Dodano:   /  Zmieniono: 
Fot. sxc.hu Źródło: FreeImages.com
Przedstawiciele szczebla dowódczego NATO na spotkaniu w Halifaxie dali do zrozumienia, że przywódcy Sojuszu prawdopodobnie nie noszą się z zamiarem dyskutowania w Lizbonie redukcji taktycznego arsenału nuklearnego. NATO-owscy przywódcy będą 19 i 20 listopada obradować w stolicy Portugalii nad przyszłością liczącej już 61 lat organizacji.
Wśród tematów spotkania są "prestrategiczne" bronie nuklearne i obrona przeciwrakietowa. Oba te tematy żywo interesują prezydenta Rosji Dmitrija Miedwiediewa, zaproszonego na lizbońskie spotkanie. Według cytowanych wyższych oficerów NATO, sprawa amerykańskiego arsenału atomowego w Europie, umiejscowionego tam swego czasu jako środek odstraszania przed ewentualną rosyjską inwazją, nie będzie przedmiotem dyskusji na spotkaniu NATO. - Tak długo, jak długo świat pozostaje światem nuklearnym, NATO powinno zachować swą broń nuklearną - oświadczył na forum w Halifaxie francuski generał Stephane Abrial, szef Sojuszniczego Dowództwa Transformacji.
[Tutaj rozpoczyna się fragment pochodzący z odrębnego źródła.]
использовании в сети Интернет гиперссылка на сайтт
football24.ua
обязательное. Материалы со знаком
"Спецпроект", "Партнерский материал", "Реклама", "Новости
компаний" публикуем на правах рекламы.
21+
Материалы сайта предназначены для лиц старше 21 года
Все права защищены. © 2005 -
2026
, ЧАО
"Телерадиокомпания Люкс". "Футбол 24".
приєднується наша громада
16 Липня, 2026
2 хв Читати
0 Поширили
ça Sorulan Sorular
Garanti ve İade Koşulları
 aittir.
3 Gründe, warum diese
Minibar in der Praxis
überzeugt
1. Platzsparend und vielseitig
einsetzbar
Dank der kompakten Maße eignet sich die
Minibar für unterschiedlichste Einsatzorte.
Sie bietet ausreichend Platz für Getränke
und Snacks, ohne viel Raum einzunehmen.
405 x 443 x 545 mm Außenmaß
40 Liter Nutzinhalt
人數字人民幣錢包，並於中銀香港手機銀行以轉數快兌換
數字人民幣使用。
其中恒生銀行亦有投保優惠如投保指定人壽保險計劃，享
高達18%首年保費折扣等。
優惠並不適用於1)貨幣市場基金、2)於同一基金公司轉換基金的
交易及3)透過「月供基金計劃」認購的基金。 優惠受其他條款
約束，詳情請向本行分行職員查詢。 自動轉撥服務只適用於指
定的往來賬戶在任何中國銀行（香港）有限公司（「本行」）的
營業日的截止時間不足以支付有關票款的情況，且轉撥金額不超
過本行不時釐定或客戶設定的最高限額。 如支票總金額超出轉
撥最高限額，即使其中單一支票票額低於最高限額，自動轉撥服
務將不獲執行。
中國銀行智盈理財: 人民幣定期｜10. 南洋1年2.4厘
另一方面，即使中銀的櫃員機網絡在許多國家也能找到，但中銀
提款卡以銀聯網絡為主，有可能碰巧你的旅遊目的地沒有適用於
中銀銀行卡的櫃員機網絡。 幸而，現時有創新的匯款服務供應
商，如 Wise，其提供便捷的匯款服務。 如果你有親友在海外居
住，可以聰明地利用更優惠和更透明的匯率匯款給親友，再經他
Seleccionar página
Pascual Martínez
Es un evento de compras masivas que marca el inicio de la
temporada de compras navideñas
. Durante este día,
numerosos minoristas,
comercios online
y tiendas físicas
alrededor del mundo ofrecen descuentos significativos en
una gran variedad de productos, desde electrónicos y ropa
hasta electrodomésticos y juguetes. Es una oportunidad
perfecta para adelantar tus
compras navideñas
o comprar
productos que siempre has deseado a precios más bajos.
Kanadyjski minister obrony Peter MacKay oświadczył w wypowiedzi dla ukazującego się w Kanadzie dziennika "Globe and Mail", że jego zdaniem jest mało prawdopodobne, abyśmy stali się świadkami rozszerzenia się ruchu nierozprzestrzeniania broni jądrowej.

Z kolei podsekretarz obrony USA Michele Flournoy przypomniała, że nowy traktat w sprawie redukcji broni strategicznych (START), który negocjowały w kwietniu Stany Zjednoczone i Rosja, określił na 1550 liczbę głowic atomowych, jakie miałoby zachować każde z nich: jest to o 30 proc. mniej w porównaniu z uzgodnieniami z 2002 roku. - To nie strategiczna broń jądrowa powinna stać się najważniejszym punktem przyszłych negocjacji - powiedziała na konferencji w Halifaxie. - Powinniśmy zacząć od doprowadzenia do przejrzystości w tych sprawach. Na przykład uzyskać dane dotyczące dokładnych rozmiarów rosyjskiego arsenału w Europie. Powinniśmy spróbować dojść do porozumienia w sprawie wycofania tej broni, która znajduje się w sąsiedztwie granic państw NATO i Rosji - podkreśliła.

W kwietniu sekretarz stanu USA Hillary Clinton oświadczyła, że ewentualne wycofanie 240 amerykańskich bomb atomowych przenoszonych przez samoloty stacjonujące w Europie jest uzależnione od redukcji rosyjskiego arsenału atomowego tej samej kategorii, to jest broni taktycznych i prestrategicznych w Europie.